2019 : la cour d'appel de Paris ordonne la reprise des soins 

Déterminés, les parents de Vincent Lambert saisissent à leur tour le Conseil d'Etat, le 29 mars 2019. Trois semaines plus tard, le 24 avril, celui-ci acte que la décision d'arrêter les soins, prise par le médecin Vincent Sanchez le 9 avril 2018, "ne peut être tenue pour illégale".

Les parents annoncent aussitôt deux nouveaux recours. L'un devant la Cour européenne des droits de l'homme (CEDH), l'autre devant le Comité international des droits des personnes handicapées (CIDPH) de l'ONU. La CEDH rejette leur recours et confirme la décision du Conseil d’État. Le CIDPH, lui, demande le maintien provisoire des soins le 5 mai, mais cet avis, comme tous ceux de ce comité onusien, est non contraignant et non suspensif. "Aujourd'hui, juridiquement parlant, tous les recours sont arrivés au bout, et toutes les instances juridictionnelles, qu'elles soient nationales ou européennes, confirment le fait que l'équipe médicale en charge de ce dossier est en droit d'arrêter les soins" de Vincent Lambert, annonce dans la foulée Agnès Buzyn, la ministre de la Santé, sur BFMTV.

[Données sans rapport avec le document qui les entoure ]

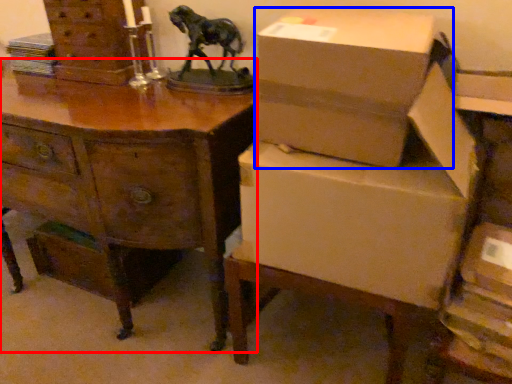
Question: Which object is closer to the camera taking this photo, desk (highlighted by a red box) or box (highlighted by a blue box)?

Choices:
 (A) desk
 (B) box

Answer: (B)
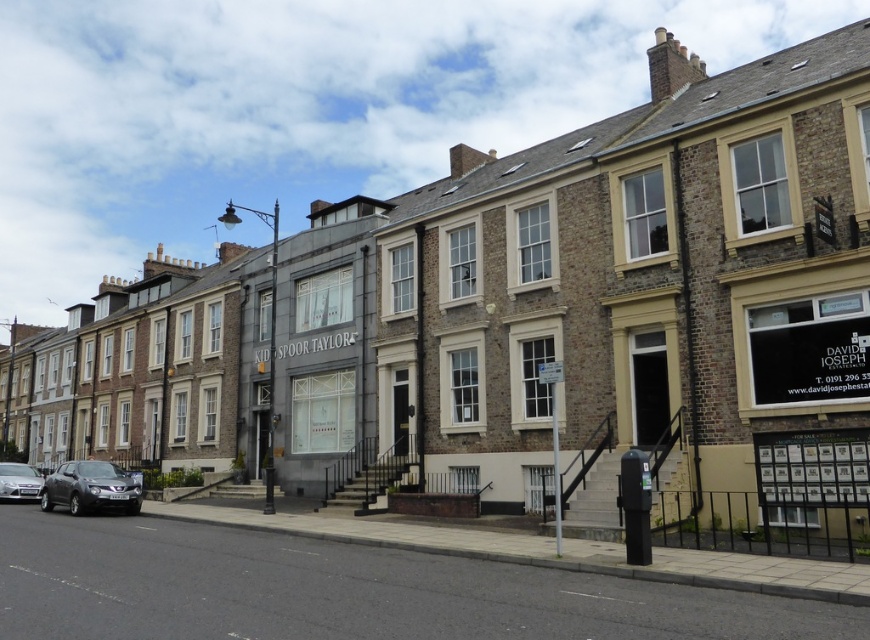
Does matte black suv at lower left lie in front of silver metallic car at lower left?

Yes, it is in front of silver metallic car at lower left.

Measure the distance between point (x=91, y=496) and camera.

They are 33.73 meters apart.

Locate an element on the screen. The height and width of the screenshot is (640, 870). matte black suv at lower left is located at coordinates (90, 486).

Find the location of `matte black suv at lower left`. matte black suv at lower left is located at coordinates (90, 486).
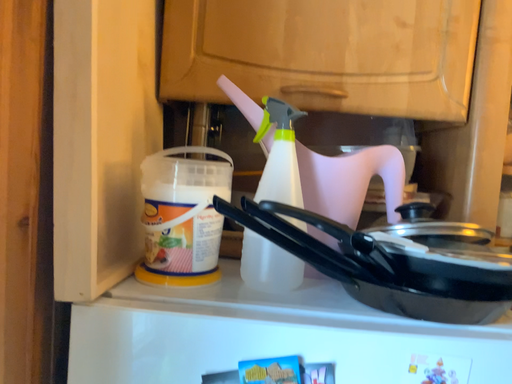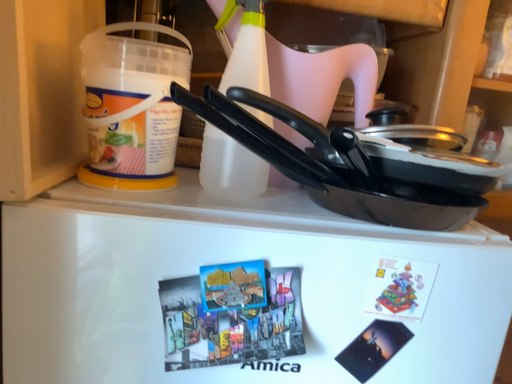
Question: How did the camera likely rotate when shooting the video?

Choices:
 (A) rotated downward
 (B) rotated upward

Answer: (A)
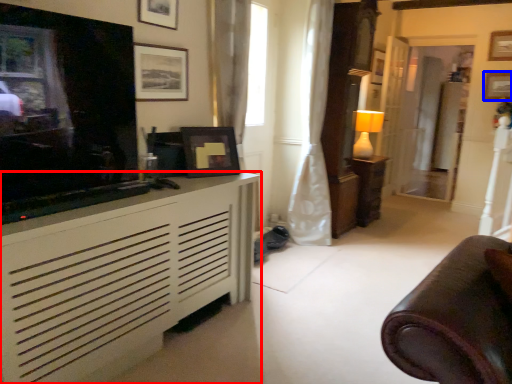
Question: Which object appears farthest to the camera in this image, cabinetry (highlighted by a red box) or picture frame (highlighted by a blue box)?

Choices:
 (A) cabinetry
 (B) picture frame

Answer: (B)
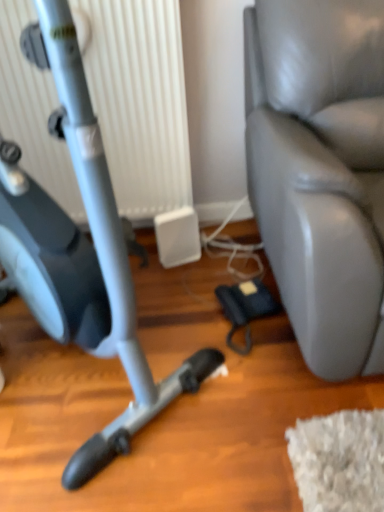
The image size is (384, 512). I want to click on leather swivel chair at right, so click(x=321, y=172).

You are a GUI agent. You are given a task and a screenshot of the screen. Output one action in this format:
    pyautogui.click(x=<x>, y=<y>)
    Task: Click on the matte gray stationary bicycle at left
    The image size is (384, 512).
    Given the screenshot: What is the action you would take?
    pyautogui.click(x=81, y=252)

The width and height of the screenshot is (384, 512). What are the coordinates of `white plastic radiator at upper left` in the screenshot? It's located at (139, 100).

At what (x,y) coordinates should I click in order to perform the action: click on stationary bicycle that is in front of the white plastic radiator at upper left. Please return your answer as a coordinate pair (x, y). This screenshot has width=384, height=512. Looking at the image, I should click on (81, 252).

In the scene shown: How different are the orientations of matte gray stationary bicycle at left and white plastic radiator at upper left in degrees?

matte gray stationary bicycle at left and white plastic radiator at upper left are facing 40.4 degrees away from each other.

Considering their positions, is matte gray stationary bicycle at left located in front of or behind white plastic radiator at upper left?

Visually, matte gray stationary bicycle at left is located in front of white plastic radiator at upper left.

Considering the relative positions of leather swivel chair at right and matte gray stationary bicycle at left in the image provided, is leather swivel chair at right behind matte gray stationary bicycle at left?

Yes, it is behind matte gray stationary bicycle at left.

Considering the relative sizes of leather swivel chair at right and matte gray stationary bicycle at left in the image provided, is leather swivel chair at right smaller than matte gray stationary bicycle at left?

No.

Which object is positioned more to the left, leather swivel chair at right or matte gray stationary bicycle at left?

matte gray stationary bicycle at left is more to the left.

Is matte gray stationary bicycle at left at the back of leather swivel chair at right?

No, leather swivel chair at right's orientation is not away from matte gray stationary bicycle at left.

From a real-world perspective, is matte gray stationary bicycle at left above or below leather swivel chair at right?

In terms of real-world spatial position, matte gray stationary bicycle at left is above leather swivel chair at right.

Considering their positions, is matte gray stationary bicycle at left located in front of or behind leather swivel chair at right?

matte gray stationary bicycle at left is in front of leather swivel chair at right.

Which object is thinner, matte gray stationary bicycle at left or leather swivel chair at right?

Thinner between the two is matte gray stationary bicycle at left.

I want to click on swivel chair lying on the right of matte gray stationary bicycle at left, so click(x=321, y=172).

Can white plastic radiator at upper left be found inside leather swivel chair at right?

No, white plastic radiator at upper left is not inside leather swivel chair at right.

Which point is more distant from viewer, [268,218] or [114,69]?

Point [114,69]

Could you tell me if leather swivel chair at right is facing white plastic radiator at upper left?

No, leather swivel chair at right is not oriented towards white plastic radiator at upper left.

Where is `radiator behind the leather swivel chair at right`? radiator behind the leather swivel chair at right is located at coordinates pos(139,100).

From the image's perspective, is white plastic radiator at upper left located above or below matte gray stationary bicycle at left?

From the image's perspective, white plastic radiator at upper left appears above matte gray stationary bicycle at left.

How different are the orientations of white plastic radiator at upper left and matte gray stationary bicycle at left in degrees?

white plastic radiator at upper left and matte gray stationary bicycle at left are facing 40.4 degrees away from each other.

Does white plastic radiator at upper left have a smaller size compared to matte gray stationary bicycle at left?

Yes, white plastic radiator at upper left is smaller than matte gray stationary bicycle at left.

Identify the location of stationary bicycle that appears in front of the white plastic radiator at upper left. (81, 252).

In terms of size, does white plastic radiator at upper left appear bigger or smaller than leather swivel chair at right?

Considering their sizes, white plastic radiator at upper left takes up less space than leather swivel chair at right.

Is point (82, 27) closer to camera compared to point (380, 334)?

No, (82, 27) is behind (380, 334).

Considering the sizes of objects white plastic radiator at upper left and leather swivel chair at right in the image provided, who is taller, white plastic radiator at upper left or leather swivel chair at right?

leather swivel chair at right is taller.

The image size is (384, 512). Find the location of `stationary bicycle located in front of the white plastic radiator at upper left`. stationary bicycle located in front of the white plastic radiator at upper left is located at coordinates (81, 252).

The height and width of the screenshot is (512, 384). Identify the location of stationary bicycle below the leather swivel chair at right (from the image's perspective). tap(81, 252).

Looking at the image, which one is located further to matte gray stationary bicycle at left, leather swivel chair at right or white plastic radiator at upper left?

white plastic radiator at upper left.

Which object lies further to the anchor point leather swivel chair at right, matte gray stationary bicycle at left or white plastic radiator at upper left?

matte gray stationary bicycle at left is further to leather swivel chair at right.

When comparing their distances from matte gray stationary bicycle at left, does white plastic radiator at upper left or leather swivel chair at right seem closer?

leather swivel chair at right.

From the image, which object appears to be nearer to white plastic radiator at upper left, matte gray stationary bicycle at left or leather swivel chair at right?

leather swivel chair at right is closer to white plastic radiator at upper left.

From the image, which object appears to be nearer to leather swivel chair at right, white plastic radiator at upper left or matte gray stationary bicycle at left?

white plastic radiator at upper left is closer to leather swivel chair at right.

Looking at the image, which one is located closer to white plastic radiator at upper left, leather swivel chair at right or matte gray stationary bicycle at left?

Based on the image, leather swivel chair at right appears to be nearer to white plastic radiator at upper left.

In order to click on radiator between matte gray stationary bicycle at left and leather swivel chair at right in the horizontal direction in this screenshot , I will do `click(139, 100)`.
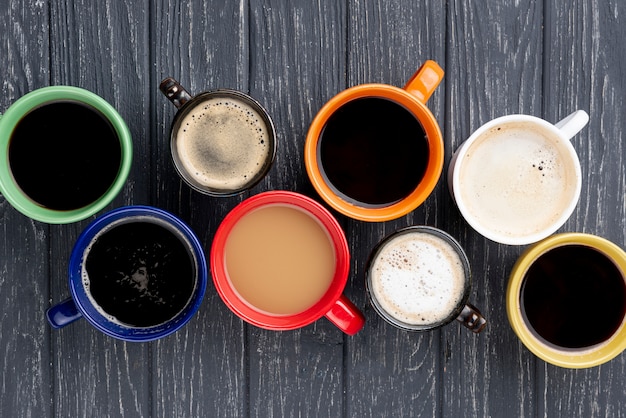
At what (x,y) coordinates should I click in order to perform the action: click on mug. Please return your answer as a coordinate pair (x, y). This screenshot has height=418, width=626. Looking at the image, I should click on (79, 153), (154, 287), (220, 150), (285, 253), (392, 166), (416, 283), (509, 183), (562, 313).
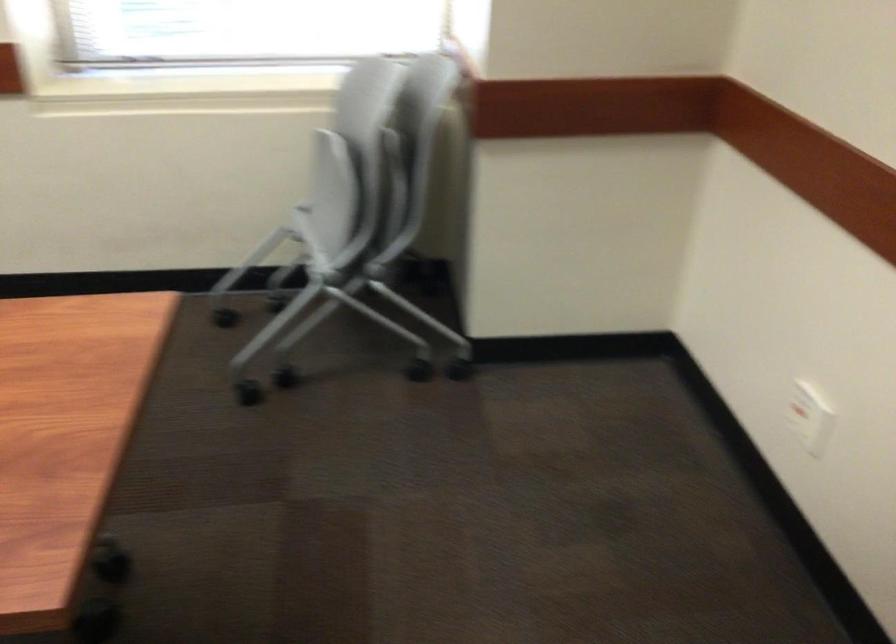
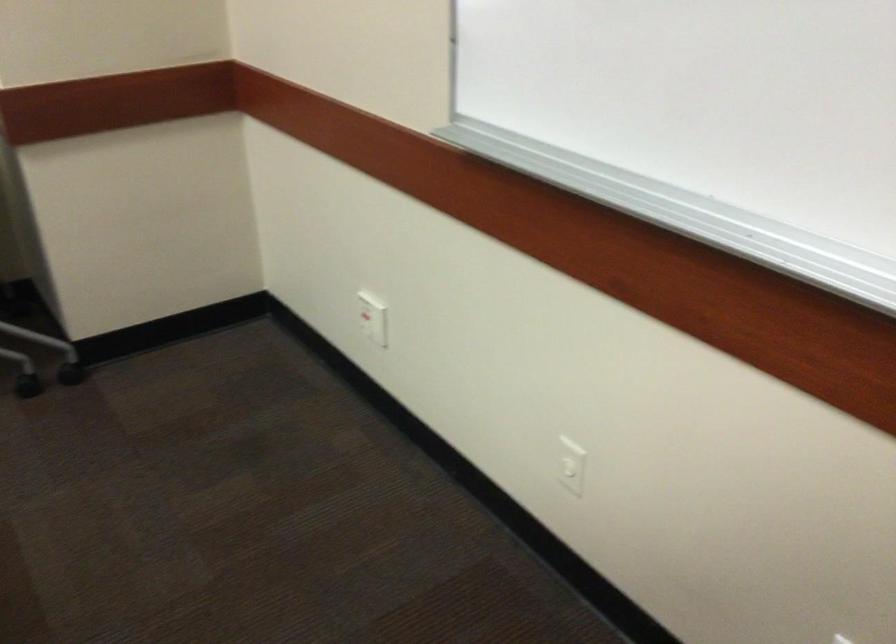
Question: Based on the continuous images, in which direction is the camera rotating? Reply with the corresponding letter.

Choices:
 (A) Left
 (B) Right
 (C) Up
 (D) Down

Answer: (B)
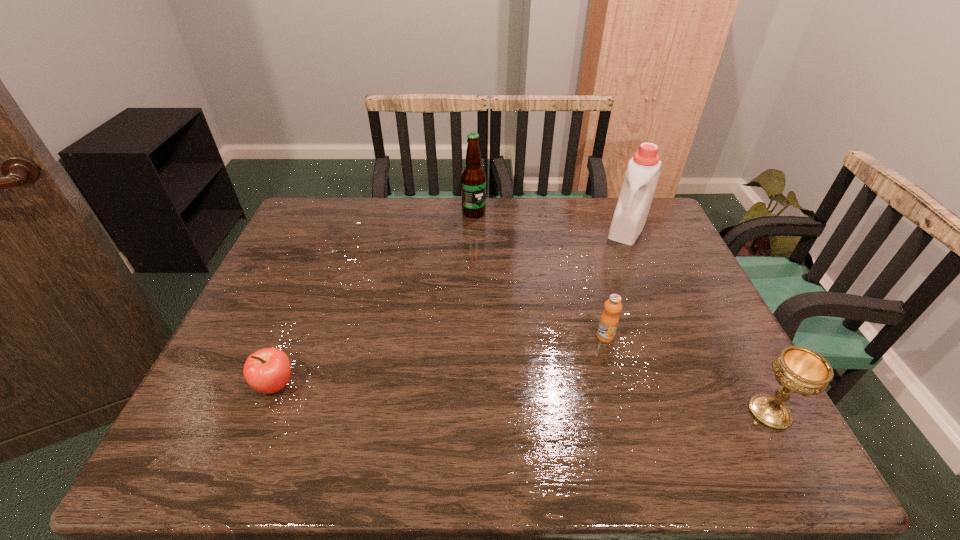
At what (x,y) coordinates should I click in order to perform the action: click on apple. Please return your answer as a coordinate pair (x, y). Looking at the image, I should click on (268, 370).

Le courrier du médecin Vincent Sanchez, envoyé à la famille et rendu public le 11 mai, annonce donc que "l'arrêt des traitements et la sédation profonde et continue (...) seront initiés au cours de la semaine du 20 mai". Mais les parents de Vincent Lambert ne veulent toujours pas s'y résoudre. Ils annoncent avoir saisi Jacques Toubon, le Défenseur des droits, afin de faire appliquer les mesures provisoires demandées par le Comité international des droits des personnes handicapées. "C'est au Défenseur des droits de monter au créneau et de faire pression sur le gouvernement français pour que les mesures provisoires soient effectives", affirme Jean Paillot, un des avocats des parents Lambert. Sauf que le Défenseur des droits a estimé, vendredi 17 mai, qu'il "ne lui appart[enait] pas" de trancher dans ce dossier.

Alors que l'arrêt des soins prodigués à Vincent Lambert avait débuté lundi 20 mai au matin, la cour d'appel de Paris, saisie par les parents, a ordonné en fin de journée le rétablissement des traitements. La cour d'appel a jugé qu'"indépendamment du caractère obligatoire ou contraignant de la mesure de suspension demandée par le Comité [le CIPDH], l'Etat français s'est engagé à respecter ce pacte international".

Cette reprise de l'alimentation et de l'hydratation artificielles de l'ancien infirmier est effective "pendant une durée de six mois, permettant au comité de l'ONU d'étudier le dossier de Vincent" a précisé Jean Paillot, un des deux avocats des parents.